In its March 21, 1991 order, the trial court determined:
(1) Salvatore Valenti, individually and on behalf of his wife, Paula, wilfully [sic] attempted to evade service by the Lancaster County Tax Claim Bureau of the Petition for Approval of Judicial Sale under Section 5860.612 of the Real Estate Tax Sale Law and notice of Judicial Sale in the above-captioned matter; and
(2) Said Judicial Tax Sale conducted by the Lancaster County Tax Claim Bureau complied with the requirements of the Pa. Real Estate Tax Sale Law, 72 P.S. Section 5860.101 et seq. (1986, as amended) and specifically Sections 610, 611 and 612, relating to service of notice of judicial tax sales.
Upon review of the Valentis' actions, we are led to the same conclusion.
The order of the trial court is affirmed.
ORDER
AND NOW, this 19th day of December, 1991, the March 21, 1991 order of the Court of Common Pleas of Lancaster County is affirmed.
NOTES
[1] Though the sale involved both residential and commercial realty owned by the Valentis, we hereinafter reference them collectively as "property." The property at issue was before the trial court at actions No. 3217 and No. 3218 of 1990. However, the cases were consolidated on appeal to this Court by order dated June 25, 1991.
[2] The property was first exposed to an Upset Tax Sale in 1988 and 1989. However, no minimum bids covering taxes and costs were received because of heavy liens on the property.
[3] In their statement of questions involved, the Valentis state these issues as: I. Does the taxing power of the Commonwealth of Pennsylvania extend to the Appellants, who are non-resident aliens to the Commonwealth of Pennsylvania? II. Does the venue of the Lancaster County Court of Common Pleas extend to the Appellants, who are non-resident aliens to the Commonwealth of Pennsylvania and non-residents of Lancaster County? and III. Did the Lancaster County Court of Common Please [sic] have jurisdiction to hear the matter which is the basis of this appeal?
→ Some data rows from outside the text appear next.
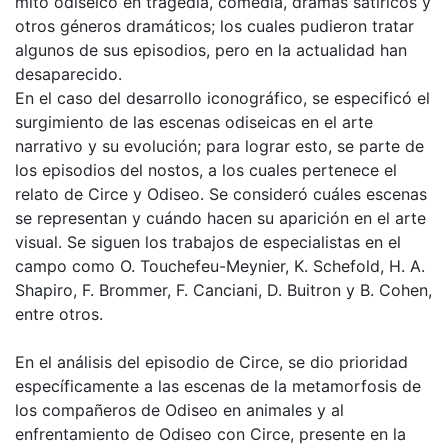
mito odiseico en tragedia, comedia, dramas satíricos y
otros géneros dramáticos; los cuales pudieron tratar
algunos de sus episodios, pero en la actualidad han
desaparecido.
En el caso del desarrollo iconográfico, se especificó el
surgimiento de las escenas odiseicas en el arte
narrativo y su evolución; para lograr esto, se parte de
los episodios del nostos, a los cuales pertenece el
relato de Circe y Odiseo. Se consideró cuáles escenas
se representan y cuándo hacen su aparición en el arte
visual. Se siguen los trabajos de especialistas en el
campo como O. Touchefeu-Meynier, K. Schefold, H. A.
Shapiro, F. Brommer, F. Canciani, D. Buitron y B. Cohen,
entre otros.
En el análisis del episodio de Circe, se dio prioridad
específicamente a las escenas de la metamorfosis de
los compañeros de Odiseo en animales y al
enfrentamiento de Odiseo con Circe, presente en la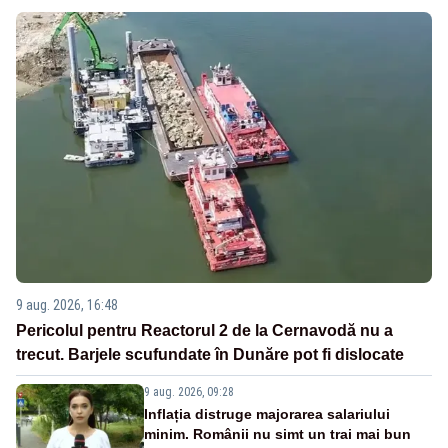
9 aug. 2026, 16:48
Pericolul pentru Reactorul 2 de la Cernavodă nu a
trecut. Barjele scufundate în Dunăre pot fi dislocate
9 aug. 2026, 09:28
Inflația distruge majorarea salariului
minim. Românii nu simt un trai mai bun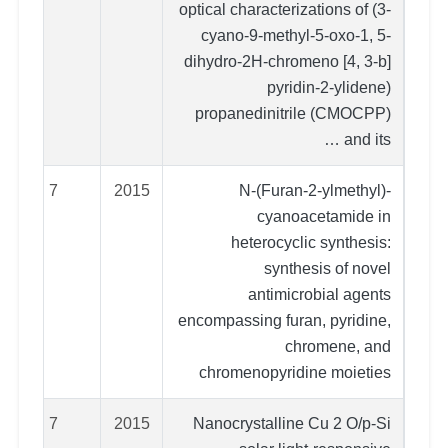
optical characterizations of (3-
cyano-9-methyl-5-oxo-1, 5-
dihydro-2H-chromeno [4, 3-b]
pyridin-2-ylidene)
propanedinitrile (CMOCPP)
and its …
7
2015
N-(Furan-2-ylmethyl)-
cyanoacetamide in
heterocyclic synthesis:
synthesis of novel
antimicrobial agents
encompassing furan, pyridine,
chromene, and
chromenopyridine moieties
7
2015
Nanocrystalline Cu 2 O/p-Si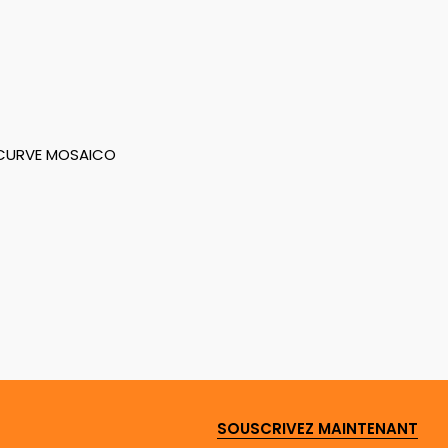
CURVE MOSAICO
SOUSCRIVEZ MAINTENANT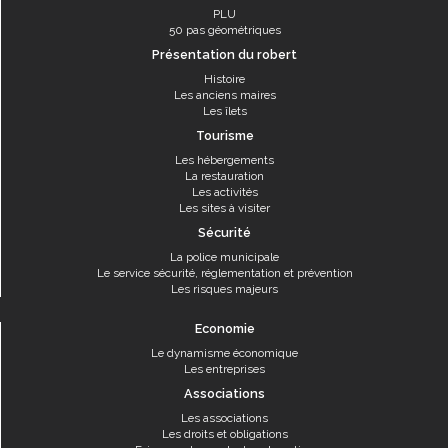
PLU
50 pas géométriques
Présentation du robert
Histoire
Les anciens maires
Les îlets
Tourisme
Les hébergements
La restauration
Les activités
Les sites à visiter
Sécurité
La police municipale
Le service sécurité, réglementation et prévention
Les risques majeurs
Economie
Le dynamisme économique
Les entreprises
Associations
Les associations
Les droits et obligations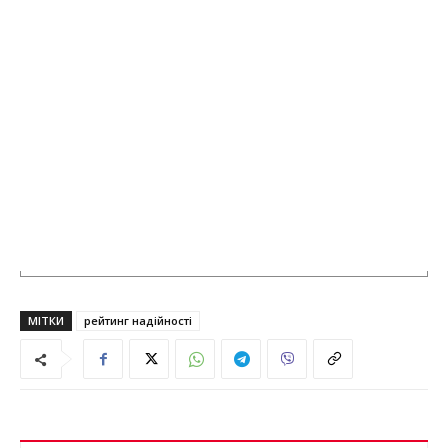
МІТКИ
рейтинг надійності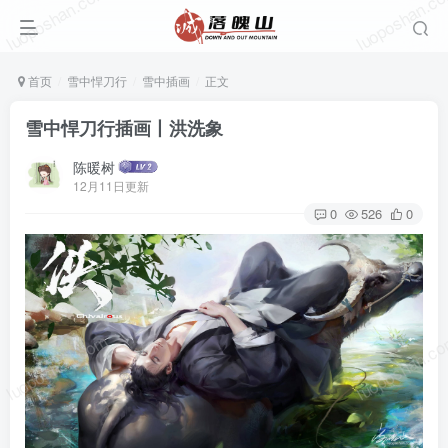
luoposhan.com
luoposhan.c
首页
雪中悍刀行
雪中插画
正文
雪中悍刀行插画丨洪洗象
陈暖树
12月11日更新
0
526
0
luoposhan.com
luoposhan.c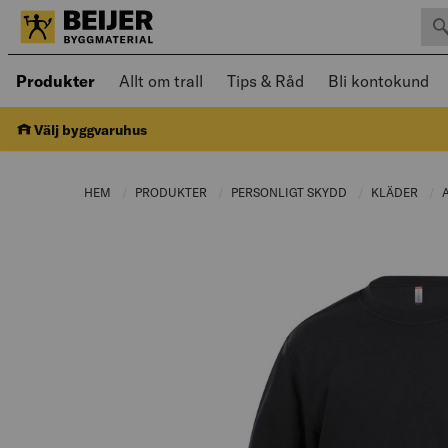
Sök 
Öppnad meny kan navigeras med piltangenter
Produkter
Allt om trall
Tips & Råd
Bli kontokund
Välj byggvaruhus
HEM
PRODUKTER
CURRENT PAGE:
PERSONLIGT SKYDD
CURRENT PAGE:
KLÄDER
CUR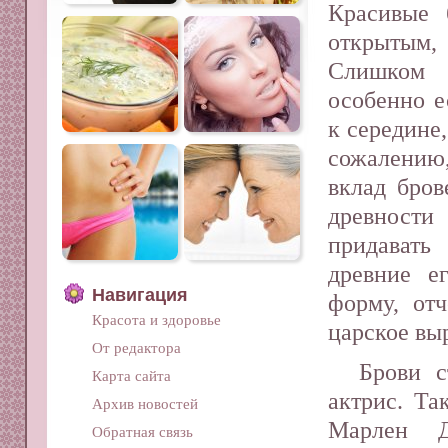
Красивые 
открытым
Слишком
особенно е
к середине
сожалению
вклад бро
древност
придавать
древние е
Навигация
форму, от
Красота и здоровье
царское вы
От редактора
Брови с
Карта сайта
актрис. Та
Архив новостей
Марлен Д
Обратная связь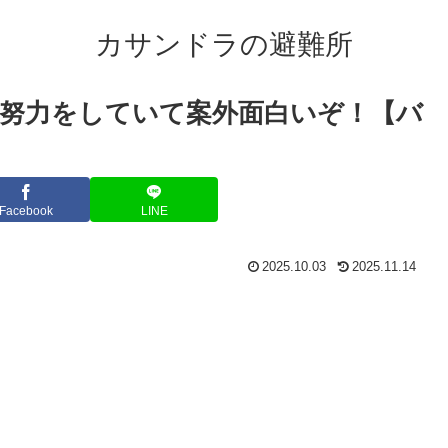
カサンドラの避難所
努力をしていて案外面白いぞ！【バ
Facebook
LINE
2025.10.03
2025.11.14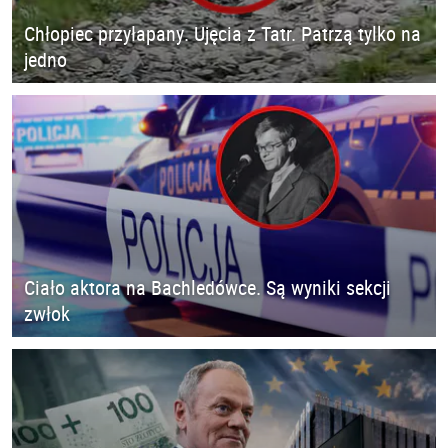
Chłopiec przyłapany. Ujęcia z Tatr. Patrzą tylko na
jedno
Ciało aktora na Bachledówce. Są wyniki sekcji
zwłok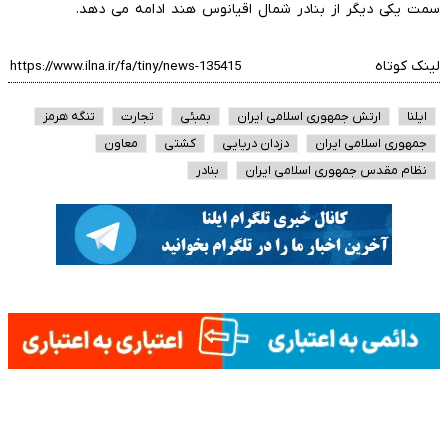
سمت یکی دیگر از بنادر شمال اقیانوس هند ادامه می دهد.
لینک کوتاه
ایلنا
ارتش جمهوری اسلامی ایران
بمبئی
تجارت
تنگه هرمز
جمهوری اسلامی ایران
دزدان دریایی
کشتی
معاون
نظام مقدس جمهوری اسلامی ایران
بنادر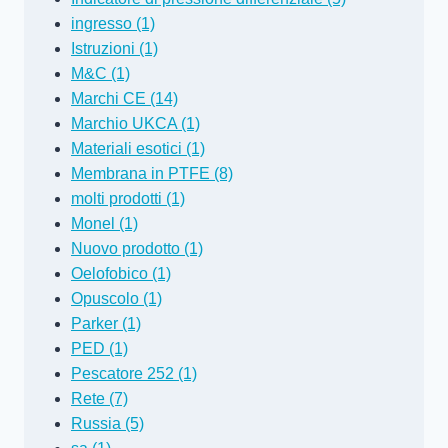
ingresso (1)
Istruzioni (1)
M&C (1)
Marchi CE (14)
Marchio UKCA (1)
Materiali esotici (1)
Membrana in PTFE (8)
molti prodotti (1)
Monel (1)
Nuovo prodotto (1)
Oelofobico (1)
Opuscolo (1)
Parker (1)
PED (1)
Pescatore 252 (1)
Rete (7)
Russia (5)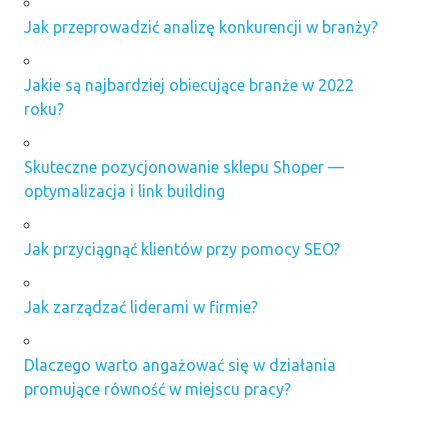
Jak przeprowadzić analizę konkurencji w branży?
Jakie są najbardziej obiecujące branże w 2022
roku?
Skuteczne pozycjonowanie sklepu Shoper —
optymalizacja i link building
Jak przyciągnąć klientów przy pomocy SEO?
Jak zarządzać liderami w firmie?
Dlaczego warto angażować się w działania
promujące równość w miejscu pracy?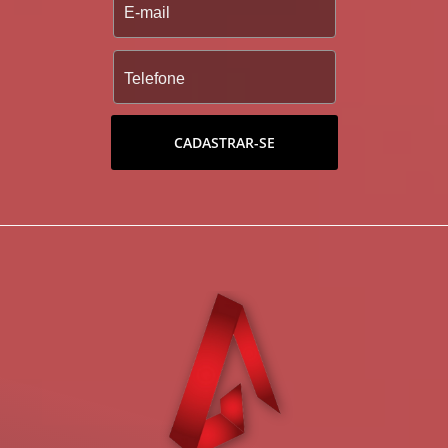
CADASTRAR-SE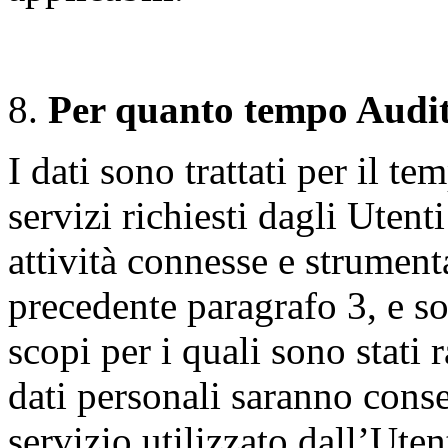
Per quanto tempo Auditel
I dati sono trattati per il t
servizi richiesti dagli Utent
attività connesse e strumenta
precedente paragrafo 3, e so
scopi per i quali sono stati ra
dati personali saranno conser
servizio utilizzato dall’Ute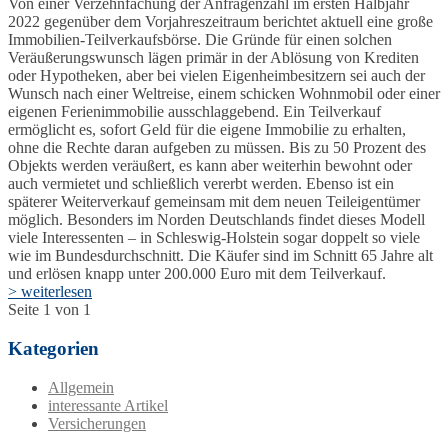
Von einer Verzehnfachung der Anfragenzahl im ersten Halbjahr
2022 gegenüber dem Vorjahreszeitraum berichtet aktuell eine große
Immobilien-Teilverkaufsbörse. Die Gründe für einen solchen
Veräußerungswunsch lägen primär in der Ablösung von Krediten
oder Hypotheken, aber bei vielen Eigenheimbesitzern sei auch der
Wunsch nach einer Weltreise, einem schicken Wohnmobil oder einer
eigenen Ferienimmobilie ausschlaggebend. Ein Teilverkauf
ermöglicht es, sofort Geld für die eigene Immobilie zu erhalten,
ohne die Rechte daran aufgeben zu müssen. Bis zu 50 Prozent des
Objekts werden veräußert, es kann aber weiterhin bewohnt oder
auch vermietet und schließlich vererbt werden. Ebenso ist ein
späterer Weiterverkauf gemeinsam mit dem neuen Teileigentümer
möglich. Besonders im Norden Deutschlands findet dieses Modell
viele Interessenten – in Schleswig-Holstein sogar doppelt so viele
wie im Bundesdurchschnitt. Die Käufer sind im Schnitt 65 Jahre alt
und erlösen knapp unter 200.000 Euro mit dem Teilverkauf.
> weiterlesen
Seite 1 von 1
Kategorien
Allgemein
interessante Artikel
Versicherungen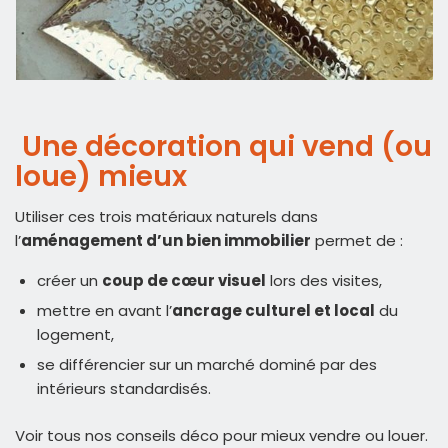
Une décoration qui vend (ou
loue) mieux
Utiliser ces trois matériaux naturels dans
l’
aménagement d’un bien immobilier
permet de :
créer un
coup de cœur visuel
lors des visites,
mettre en avant l’
ancrage culturel et local
du
logement,
se différencier sur un marché dominé par des
intérieurs standardisés.
Voir tous nos conseils déco pour mieux vendre ou louer.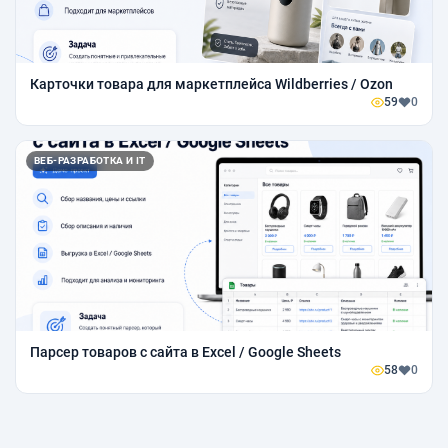
Карточки товара для маркетплейса Wildberries / Ozon
59
0
ВЕБ-РАЗРАБОТКА И IT
Парсер товаров с сайта в Excel / Google Sheets
58
0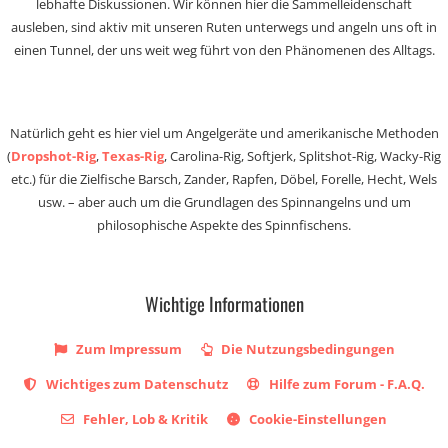
lebhafte Diskussionen. Wir können hier die Sammelleidenschaft
ausleben, sind aktiv mit unseren Ruten unterwegs und angeln uns oft in
einen Tunnel, der uns weit weg führt von den Phänomenen des Alltags.
Natürlich geht es hier viel um Angelgeräte und amerikanische Methoden
(
Dropshot-Rig
,
Texas-Rig
, Carolina-Rig, Softjerk, Splitshot-Rig, Wacky-Rig
etc.) für die Zielfische Barsch, Zander, Rapfen, Döbel, Forelle, Hecht, Wels
usw. – aber auch um die Grundlagen des Spinnangelns und um
philosophische Aspekte des Spinnfischens.
Wichtige Informationen
Zum Impressum
Die Nutzungsbedingungen
Wichtiges zum Datenschutz
Hilfe zum Forum - F.A.Q.
Fehler, Lob & Kritik
Cookie-Einstellungen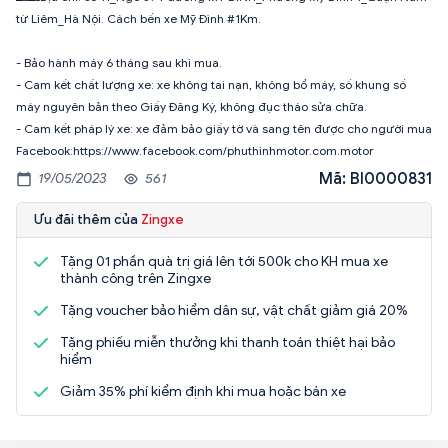
từ Liêm_Hà Nội. Cách bến xe Mỹ Đình #1Km.
- Bảo hành máy 6 tháng sau khi mua.
- Cam kết chất lượng xe: xe không tai nạn, không bổ máy, số khung số
máy nguyên bản theo Giấy Đăng Ký, không đục tháo sửa chữa.
- Cam kết pháp lý xe: xe đảm bảo giấy tờ và sang tên được cho người mua
Facebook:https://www.facebook.com/phuthinhmotor.com.motor
Mã: BI0000831
19/05/2023
561
Ưu đãi thêm của
Zingxe
Tặng 01 phần quà trị giá lên tới 500k cho KH mua xe
thành công trên Zingxe
Tặng voucher bảo hiểm dân sự, vật chất giảm giá 20%
Tặng phiếu miễn thưởng khi thanh toán thiệt hại bảo
hiểm
Giảm 35% phí kiểm định khi mua hoặc bán xe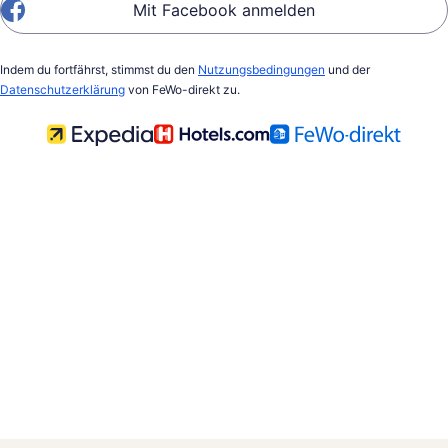
Mit Facebook anmelden
Indem du fortfährst, stimmst du den
Nutzungsbedingungen
und der
Datenschutzerklärung
von FeWo-direkt zu.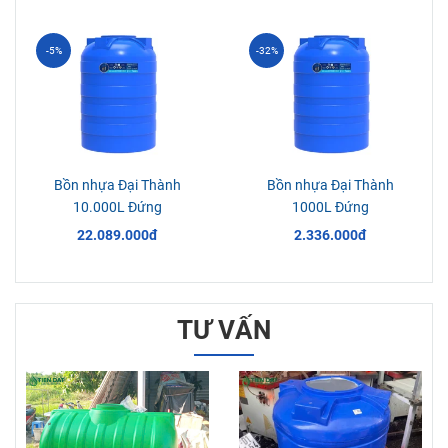
1.180.000đ
1.548.000đ
-39%
-36%
Bồn nhựa Đại Thành
Bồn nhựa Đại Thành
4000L Đứng
5000L Đứng
7.287.000đ
10.260.000đ
-5%
-32%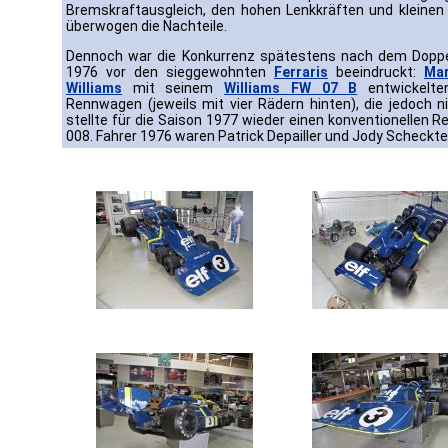
Bremskraftausgleich, den hohen Lenkkräften und kleinen
überwogen die Nachteile.
Dennoch war die Konkurrenz spätestens nach dem Doppe
1976 vor den sieggewohnten
Ferraris
beeindruckt:
Ma
Williams
mit seinem
Williams FW 07 B
entwickelten
Rennwagen (jeweils mit vier Rädern hinten), die jedoch
stellte für die Saison 1977 wieder einen konventionellen 
008. Fahrer 1976 waren Patrick Depailler und Jody Scheckte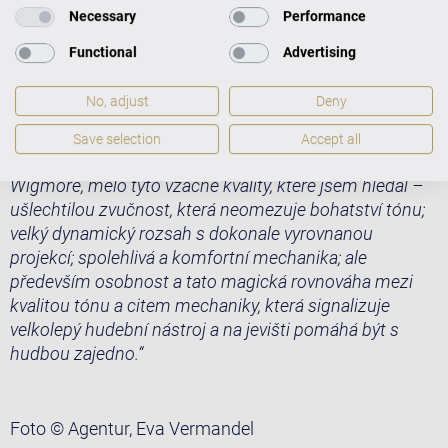
Jsem vášnivým obdivovatelem křídel Bechstein z první
Necessary
Performance
poloviny 20. století – jsou pro mě zcela nesrovnatelné
Functional
Advertising
kvůli svému skvělému zvuku a jemnosti mechaniky.
Velice mě potěšilo vidět, jak se firma Bechstein v
No, adjust
Deny
posledních letech opět objevila s nástroji, které v sobě
nesou velkou DNA a také vyzývají tradiční aspekt. Křídlo,
Save selection
Accept all
které jsem použil při svém posledním recitálu v hale
Wigmore, mělo tyto vzácné kvality, které jsem hledal –
ušlechtilou zvučnost, která neomezuje bohatství tónu;
velký dynamický rozsah s dokonale vyrovnanou
projekcí; spolehlivá a komfortní mechanika; ale
především osobnost a tato magická rovnováha mezi
kvalitou tónu a citem mechaniky, která signalizuje
velkolepý hudební nástroj a na jevišti pomáhá být s
hudbou zajedno.“
Foto © Agentur, Eva Vermandel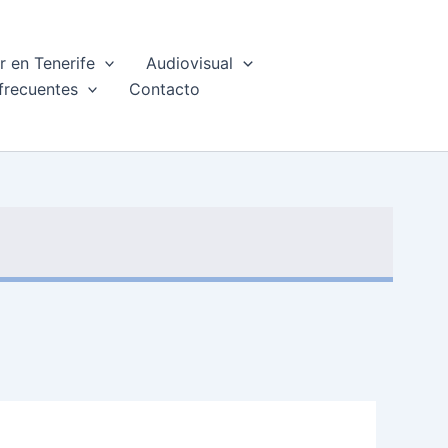
 en Tenerife
Audiovisual
frecuentes
Contacto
[4] The fourth issue in the Valentis' statement of questions involved, "Did the Lancaster County Tax Claim Bureau comply with the notice provisions of the Real Estate Tax Sale Law?" contains several subissues. These include notice as to the 1988 and 1989 upset sales, notice as to the rule to show cause for the judicial sale, and actual notice of the judicial sale.
[5] Act of July 7, 1947, P.L. 1368, as amended, 72 P.S. §§ 5860.101-5860.803.
[6] Section 611 provides:
Service of the rule shall be made in the same manner as writs of scire facias are served in this Commonwealth. When service cannot be made in the county where the rule was granted, the sheriff of the county shall deputize the sheriff of any other county in this Commonwealth, where service can be made. If service of the rule cannot be made in this Commonwealth, then the rule shall be served on the person named in the rule by the sheriff, by sending him, by registered mail, return receipt requested, postage prepaid, at least fifteen (15) days before the return day of the rule, a true and attested copy thereof, addressed to such person's last known post office address. The sheriff shall attach to his return, the return receipts, and if the person named in the rule has refused to accept the registered mail or cannot be found at his last known address, shall attach evidence thereof. This shall constitute sufficient service under this act. (Footnote omitted.)